**Action item**
In the records below, find the line with "Marijuana Schools & Cannabis Training" and repeat exactly every line from it through the line with "the open. Recognition". Pictures stay out.

[Recorded data]
________________________

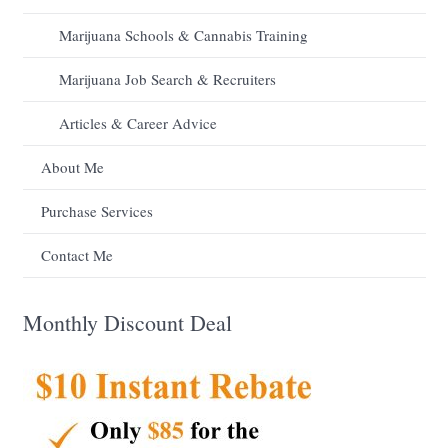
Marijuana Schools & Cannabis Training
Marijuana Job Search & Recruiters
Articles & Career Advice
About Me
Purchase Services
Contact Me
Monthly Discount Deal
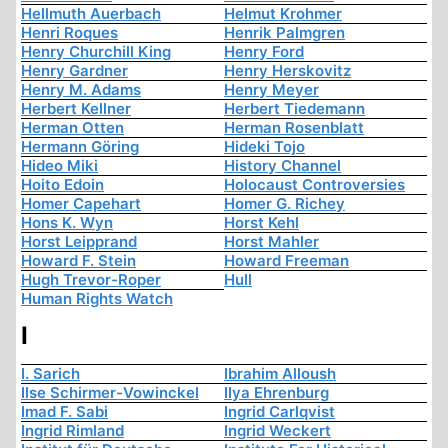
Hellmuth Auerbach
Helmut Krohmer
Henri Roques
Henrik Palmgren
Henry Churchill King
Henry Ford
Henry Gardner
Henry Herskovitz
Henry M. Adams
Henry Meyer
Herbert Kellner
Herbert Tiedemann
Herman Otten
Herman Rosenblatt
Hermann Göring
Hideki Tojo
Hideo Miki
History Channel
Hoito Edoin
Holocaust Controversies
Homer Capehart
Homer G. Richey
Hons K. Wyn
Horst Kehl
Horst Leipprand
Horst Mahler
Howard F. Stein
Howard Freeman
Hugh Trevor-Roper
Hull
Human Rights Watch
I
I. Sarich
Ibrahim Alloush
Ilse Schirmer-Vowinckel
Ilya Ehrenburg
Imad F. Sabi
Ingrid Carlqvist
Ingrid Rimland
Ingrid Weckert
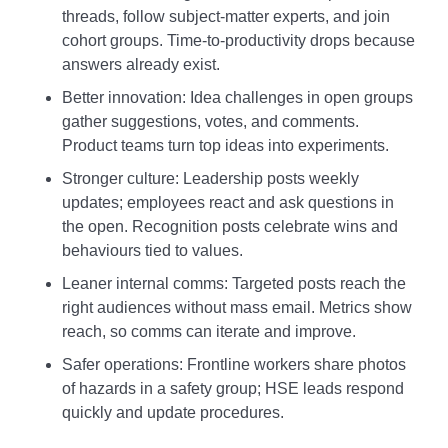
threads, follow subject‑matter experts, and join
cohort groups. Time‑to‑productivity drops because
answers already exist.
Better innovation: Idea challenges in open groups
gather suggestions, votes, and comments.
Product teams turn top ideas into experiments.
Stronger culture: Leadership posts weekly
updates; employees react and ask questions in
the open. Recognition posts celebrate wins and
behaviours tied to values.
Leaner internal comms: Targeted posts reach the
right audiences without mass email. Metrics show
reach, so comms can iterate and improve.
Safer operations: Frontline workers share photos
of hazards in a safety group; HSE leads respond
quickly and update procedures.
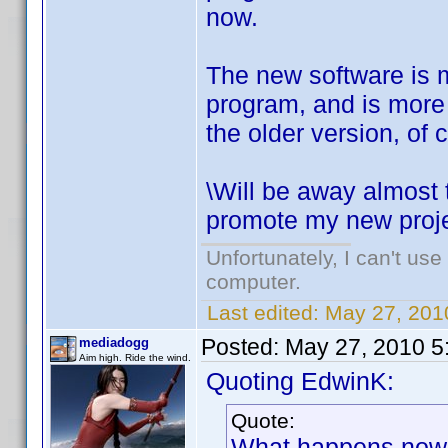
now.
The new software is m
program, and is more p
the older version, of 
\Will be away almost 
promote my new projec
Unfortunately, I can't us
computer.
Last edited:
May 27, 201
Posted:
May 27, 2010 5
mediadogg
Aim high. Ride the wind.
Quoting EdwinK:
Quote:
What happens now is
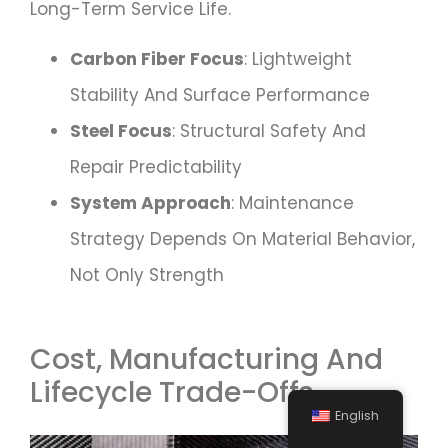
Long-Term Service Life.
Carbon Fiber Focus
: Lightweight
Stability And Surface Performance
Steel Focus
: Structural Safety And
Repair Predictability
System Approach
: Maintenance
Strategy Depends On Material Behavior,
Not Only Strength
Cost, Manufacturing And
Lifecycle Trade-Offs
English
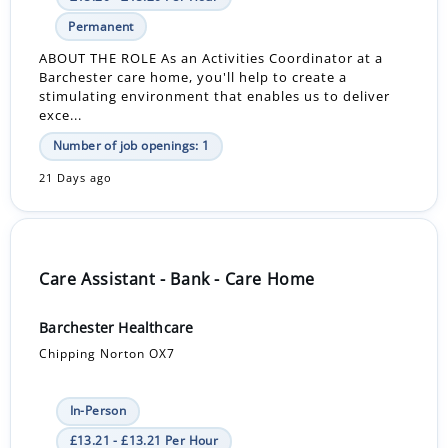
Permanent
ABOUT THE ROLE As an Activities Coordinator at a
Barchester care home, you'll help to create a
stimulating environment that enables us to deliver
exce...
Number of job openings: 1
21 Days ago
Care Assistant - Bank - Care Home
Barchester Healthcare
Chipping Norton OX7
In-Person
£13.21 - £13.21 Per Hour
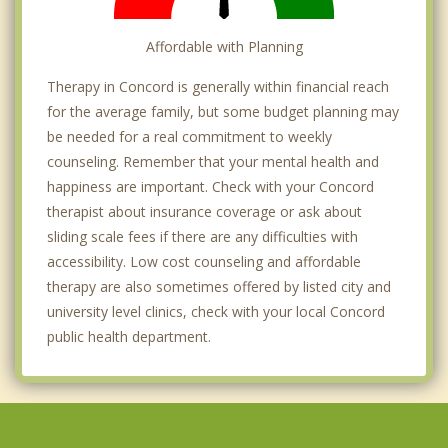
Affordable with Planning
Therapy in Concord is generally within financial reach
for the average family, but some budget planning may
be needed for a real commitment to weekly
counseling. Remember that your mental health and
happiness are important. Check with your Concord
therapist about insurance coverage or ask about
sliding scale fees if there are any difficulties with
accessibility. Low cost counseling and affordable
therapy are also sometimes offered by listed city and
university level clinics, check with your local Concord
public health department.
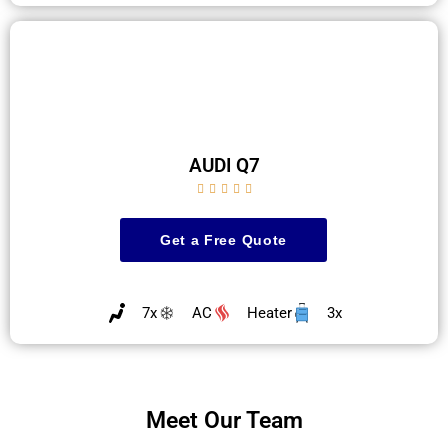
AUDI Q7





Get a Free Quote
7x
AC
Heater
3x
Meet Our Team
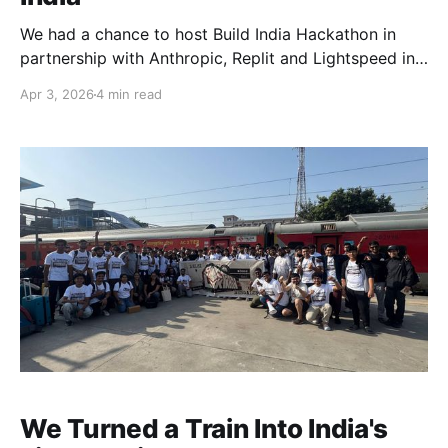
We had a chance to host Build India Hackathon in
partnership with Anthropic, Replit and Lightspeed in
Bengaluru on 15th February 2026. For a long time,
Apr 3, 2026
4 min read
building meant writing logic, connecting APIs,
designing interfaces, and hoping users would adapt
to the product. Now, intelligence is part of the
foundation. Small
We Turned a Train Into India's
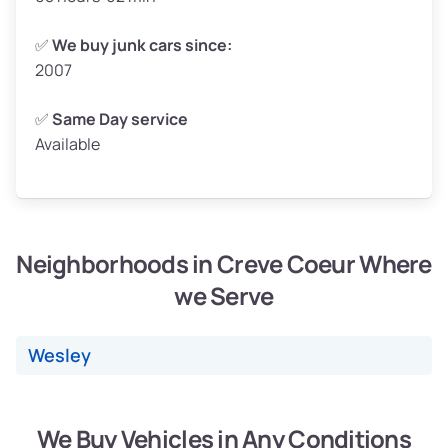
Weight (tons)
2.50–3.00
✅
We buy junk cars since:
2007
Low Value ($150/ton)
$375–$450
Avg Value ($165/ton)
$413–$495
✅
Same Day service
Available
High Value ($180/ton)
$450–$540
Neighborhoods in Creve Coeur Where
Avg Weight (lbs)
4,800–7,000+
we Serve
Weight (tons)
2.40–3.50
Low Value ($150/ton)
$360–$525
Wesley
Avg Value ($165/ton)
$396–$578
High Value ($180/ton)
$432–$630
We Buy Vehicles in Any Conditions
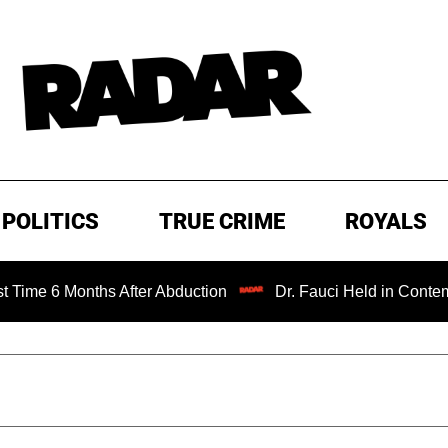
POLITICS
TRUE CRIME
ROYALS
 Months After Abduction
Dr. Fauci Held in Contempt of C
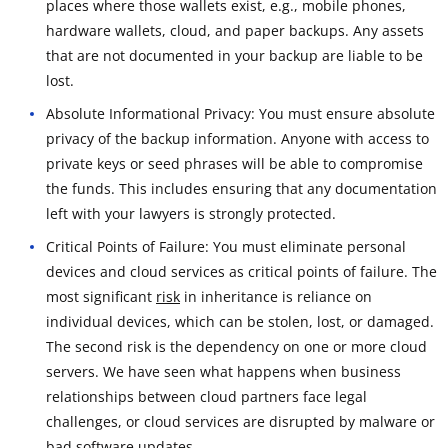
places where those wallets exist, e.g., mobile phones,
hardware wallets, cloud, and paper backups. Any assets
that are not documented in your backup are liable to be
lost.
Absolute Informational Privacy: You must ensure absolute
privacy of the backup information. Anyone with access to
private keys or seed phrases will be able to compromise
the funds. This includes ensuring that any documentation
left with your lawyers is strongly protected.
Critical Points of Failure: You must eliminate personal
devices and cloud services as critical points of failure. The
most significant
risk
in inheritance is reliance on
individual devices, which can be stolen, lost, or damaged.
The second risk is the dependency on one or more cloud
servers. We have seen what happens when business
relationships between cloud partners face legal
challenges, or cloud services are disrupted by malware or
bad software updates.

________________________

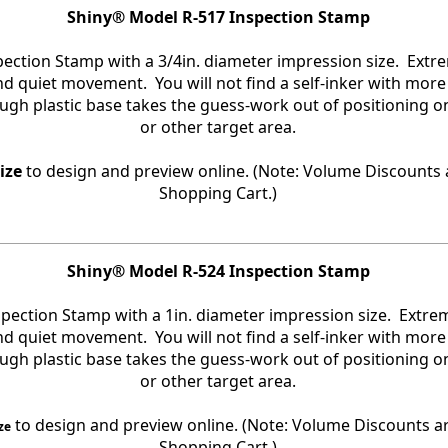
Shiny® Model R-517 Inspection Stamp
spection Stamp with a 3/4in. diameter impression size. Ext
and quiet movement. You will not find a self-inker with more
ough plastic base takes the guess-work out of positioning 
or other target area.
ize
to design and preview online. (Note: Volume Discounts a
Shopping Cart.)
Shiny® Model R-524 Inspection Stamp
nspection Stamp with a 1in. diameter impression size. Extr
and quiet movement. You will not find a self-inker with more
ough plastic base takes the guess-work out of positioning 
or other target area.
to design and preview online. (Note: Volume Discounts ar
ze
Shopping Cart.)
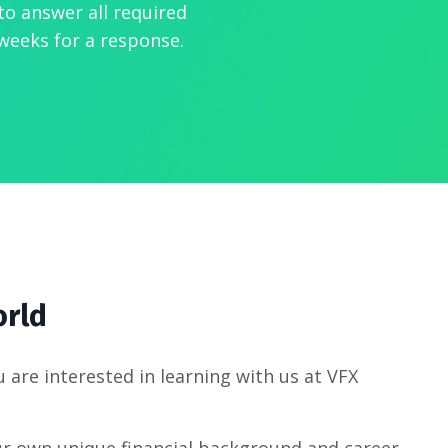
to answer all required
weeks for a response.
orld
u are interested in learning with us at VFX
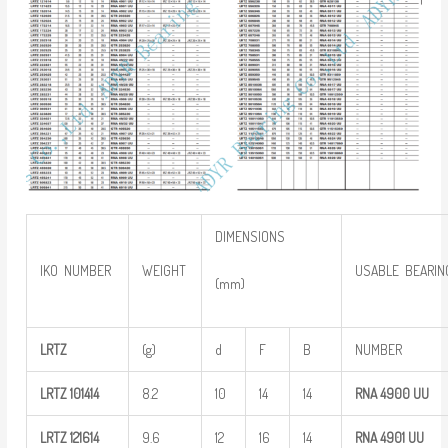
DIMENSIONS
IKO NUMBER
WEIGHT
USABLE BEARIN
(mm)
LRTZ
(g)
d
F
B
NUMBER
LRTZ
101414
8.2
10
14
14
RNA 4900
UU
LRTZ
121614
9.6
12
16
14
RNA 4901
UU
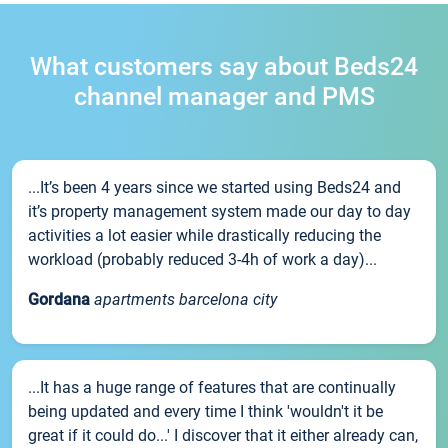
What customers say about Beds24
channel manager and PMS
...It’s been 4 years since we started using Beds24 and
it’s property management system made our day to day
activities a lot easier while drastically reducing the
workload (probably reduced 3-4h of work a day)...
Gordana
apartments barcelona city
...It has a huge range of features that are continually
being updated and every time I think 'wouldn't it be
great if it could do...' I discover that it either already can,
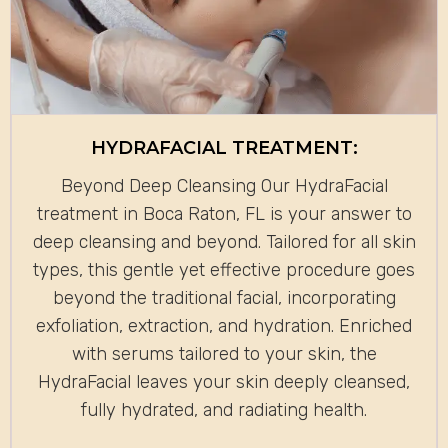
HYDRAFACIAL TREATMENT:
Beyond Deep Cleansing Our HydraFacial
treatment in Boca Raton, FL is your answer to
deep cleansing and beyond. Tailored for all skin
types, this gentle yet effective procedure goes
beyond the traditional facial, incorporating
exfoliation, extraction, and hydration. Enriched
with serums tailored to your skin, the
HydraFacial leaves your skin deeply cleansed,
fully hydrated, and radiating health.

________________________

**Answer section**
Marijuana Schools & Cannabis Training
Marijuana Job Search & Recruiters
Articles & Career Advice
About Me
Purchase Services
Contact Me
Monthly Discount Deal
Hellmuth Auerbach
Helmut Krohmer
Henri Roques
Henrik Palmgren
Henry Churchill King
Henry Ford
Henry Gardner
Henry Herskovitz
Henry M. Adams
Henry Meyer
Herbert Kellner
Herbert Tiedemann
Herman Otten
Herman Rosenblatt
Hermann Göring
Hideki Tojo
Hideo Miki
History Channel
Hoito Edoin
Holocaust Controversies
Homer Capehart
Homer G. Richey
Hons K. Wyn
Horst Kehl
Horst Leipprand
Horst Mahler
Howard F. Stein
Howard Freeman
Hugh Trevor-Roper
Hull
Human Rights Watch
I
I. Sarich
Ibrahim Alloush
Ilse Schirmer-Vowinckel
Ilya Ehrenburg
Imad F. Sabi
Ingrid Carlqvist
Ingrid Rimland
Ingrid Weckert
threads, follow subject‑matter experts, and join
cohort groups. Time‑to‑productivity drops because
answers already exist.
Better innovation: Idea challenges in open groups
gather suggestions, votes, and comments.
Product teams turn top ideas into experiments.
Stronger culture: Leadership posts weekly
updates; employees react and ask questions in
the open. Recognition posts celebrate wins and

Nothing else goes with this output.